13. In the same second hearing the main pleading part of the process starts. It doesn’t last long normally and it finishes in the same second hearing. Also some judges doesn’t like talking in their courtroom and they require from parties’ lawyer so submit written defence application within one week as from the last hearing. The judges also state that they will issue the court resolution on time. Now the key phrase “on time” is arguable. The Civil Proceedings Code give a month of instructive deadline (read as not obligatory deadline and without consequences if passed). The judges usually try to fit within one month, but sometimes they resolve the case in 2-3 months after the last hearing.

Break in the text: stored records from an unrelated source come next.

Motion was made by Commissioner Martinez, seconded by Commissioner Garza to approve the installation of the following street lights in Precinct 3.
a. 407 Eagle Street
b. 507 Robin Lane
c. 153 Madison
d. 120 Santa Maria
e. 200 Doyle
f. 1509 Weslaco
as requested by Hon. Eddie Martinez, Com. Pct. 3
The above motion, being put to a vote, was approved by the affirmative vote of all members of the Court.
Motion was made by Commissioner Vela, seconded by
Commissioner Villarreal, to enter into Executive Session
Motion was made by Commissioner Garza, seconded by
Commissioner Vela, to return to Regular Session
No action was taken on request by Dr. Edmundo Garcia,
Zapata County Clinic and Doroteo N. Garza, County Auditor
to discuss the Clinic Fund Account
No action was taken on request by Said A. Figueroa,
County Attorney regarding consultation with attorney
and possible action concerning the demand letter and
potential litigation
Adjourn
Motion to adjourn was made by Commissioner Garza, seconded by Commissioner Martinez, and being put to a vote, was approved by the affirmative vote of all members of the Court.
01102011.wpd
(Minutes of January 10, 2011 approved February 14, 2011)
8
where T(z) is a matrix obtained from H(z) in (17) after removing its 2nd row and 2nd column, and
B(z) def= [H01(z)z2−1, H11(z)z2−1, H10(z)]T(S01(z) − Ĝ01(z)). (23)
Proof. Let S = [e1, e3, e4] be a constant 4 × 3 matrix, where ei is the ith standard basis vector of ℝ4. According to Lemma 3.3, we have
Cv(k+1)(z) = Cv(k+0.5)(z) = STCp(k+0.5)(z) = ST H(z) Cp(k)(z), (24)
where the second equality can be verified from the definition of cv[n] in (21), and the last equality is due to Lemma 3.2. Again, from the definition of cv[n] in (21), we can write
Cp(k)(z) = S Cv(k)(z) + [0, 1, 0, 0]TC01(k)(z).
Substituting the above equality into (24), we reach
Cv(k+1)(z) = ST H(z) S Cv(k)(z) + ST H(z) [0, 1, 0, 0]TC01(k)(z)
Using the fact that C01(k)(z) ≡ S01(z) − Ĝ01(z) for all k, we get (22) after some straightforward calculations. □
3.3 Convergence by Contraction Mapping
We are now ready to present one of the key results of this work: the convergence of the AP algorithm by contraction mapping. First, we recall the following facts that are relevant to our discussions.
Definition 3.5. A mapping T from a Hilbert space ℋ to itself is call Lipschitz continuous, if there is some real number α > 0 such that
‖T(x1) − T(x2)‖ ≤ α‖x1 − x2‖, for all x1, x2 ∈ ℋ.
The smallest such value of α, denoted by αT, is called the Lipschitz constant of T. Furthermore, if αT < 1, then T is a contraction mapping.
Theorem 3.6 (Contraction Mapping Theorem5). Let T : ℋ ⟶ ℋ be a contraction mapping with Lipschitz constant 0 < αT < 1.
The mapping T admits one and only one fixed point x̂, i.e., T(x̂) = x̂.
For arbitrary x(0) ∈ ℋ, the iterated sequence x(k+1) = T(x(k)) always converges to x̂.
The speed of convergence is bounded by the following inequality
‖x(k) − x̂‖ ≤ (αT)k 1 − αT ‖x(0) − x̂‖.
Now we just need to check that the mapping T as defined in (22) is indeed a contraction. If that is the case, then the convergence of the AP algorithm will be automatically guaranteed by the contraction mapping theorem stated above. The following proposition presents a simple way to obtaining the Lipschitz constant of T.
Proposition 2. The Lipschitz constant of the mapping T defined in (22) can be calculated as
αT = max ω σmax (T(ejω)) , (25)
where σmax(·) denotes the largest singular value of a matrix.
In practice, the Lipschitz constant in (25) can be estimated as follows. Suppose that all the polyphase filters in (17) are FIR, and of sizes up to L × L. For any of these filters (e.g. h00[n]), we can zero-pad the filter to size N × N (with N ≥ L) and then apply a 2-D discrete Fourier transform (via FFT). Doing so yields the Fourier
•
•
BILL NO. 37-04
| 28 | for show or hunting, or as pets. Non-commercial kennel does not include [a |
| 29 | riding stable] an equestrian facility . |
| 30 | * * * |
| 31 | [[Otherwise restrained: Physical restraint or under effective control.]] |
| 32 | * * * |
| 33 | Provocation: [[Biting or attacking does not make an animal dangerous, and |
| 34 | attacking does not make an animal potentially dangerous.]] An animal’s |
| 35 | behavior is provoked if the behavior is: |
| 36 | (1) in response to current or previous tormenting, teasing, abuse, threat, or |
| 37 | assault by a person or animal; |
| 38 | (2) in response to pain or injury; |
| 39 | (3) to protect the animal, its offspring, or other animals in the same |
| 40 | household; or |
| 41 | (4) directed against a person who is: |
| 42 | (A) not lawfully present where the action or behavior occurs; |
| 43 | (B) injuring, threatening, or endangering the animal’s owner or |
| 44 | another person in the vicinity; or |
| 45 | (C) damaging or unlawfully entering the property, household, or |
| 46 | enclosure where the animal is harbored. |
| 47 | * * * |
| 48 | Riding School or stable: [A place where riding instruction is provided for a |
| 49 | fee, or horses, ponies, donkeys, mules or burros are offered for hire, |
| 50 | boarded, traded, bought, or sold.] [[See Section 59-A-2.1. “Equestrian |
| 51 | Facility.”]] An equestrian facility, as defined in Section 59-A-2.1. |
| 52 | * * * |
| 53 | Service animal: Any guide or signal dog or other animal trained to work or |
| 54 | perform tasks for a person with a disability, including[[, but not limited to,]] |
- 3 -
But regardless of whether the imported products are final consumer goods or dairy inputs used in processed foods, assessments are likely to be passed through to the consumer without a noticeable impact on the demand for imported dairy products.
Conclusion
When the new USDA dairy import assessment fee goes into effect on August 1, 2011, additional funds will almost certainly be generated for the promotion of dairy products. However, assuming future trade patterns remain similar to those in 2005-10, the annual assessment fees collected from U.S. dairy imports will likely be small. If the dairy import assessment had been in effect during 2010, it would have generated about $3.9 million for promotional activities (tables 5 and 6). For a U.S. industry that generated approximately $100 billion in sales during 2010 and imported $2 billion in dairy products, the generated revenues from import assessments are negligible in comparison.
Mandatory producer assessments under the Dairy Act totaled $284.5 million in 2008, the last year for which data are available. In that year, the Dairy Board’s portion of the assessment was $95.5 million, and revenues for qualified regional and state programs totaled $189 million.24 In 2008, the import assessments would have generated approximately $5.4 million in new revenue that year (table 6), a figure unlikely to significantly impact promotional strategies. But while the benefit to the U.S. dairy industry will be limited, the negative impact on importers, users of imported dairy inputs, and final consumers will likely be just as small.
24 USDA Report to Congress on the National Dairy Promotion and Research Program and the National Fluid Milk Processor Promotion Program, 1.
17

14. After the court resolution is issued, the court needs to notify the two parties of it and to deliver a copy of it to them. Now if the defendant has lost the case, they will do their best to postpone the enforcement of the resolution. This is done again by delaying the delivery of the court resolution. In the practice of MHLegal we’ve seen situations such as bribing the delivery person and even stealing documents from the court file and thus making the court to reissue documents (notices, subpoenas) in order to keep the proceedings lawful. Desperate lost defendant would do anything to delay the resolution enforcement.

Now, as you see lawyer’s work is made harder. The lawyer not only need to follow the process by also need to push the judges and all court employees to actually DO THEIR JOB. That makes lawyer’s work exceed the normal proceedings role.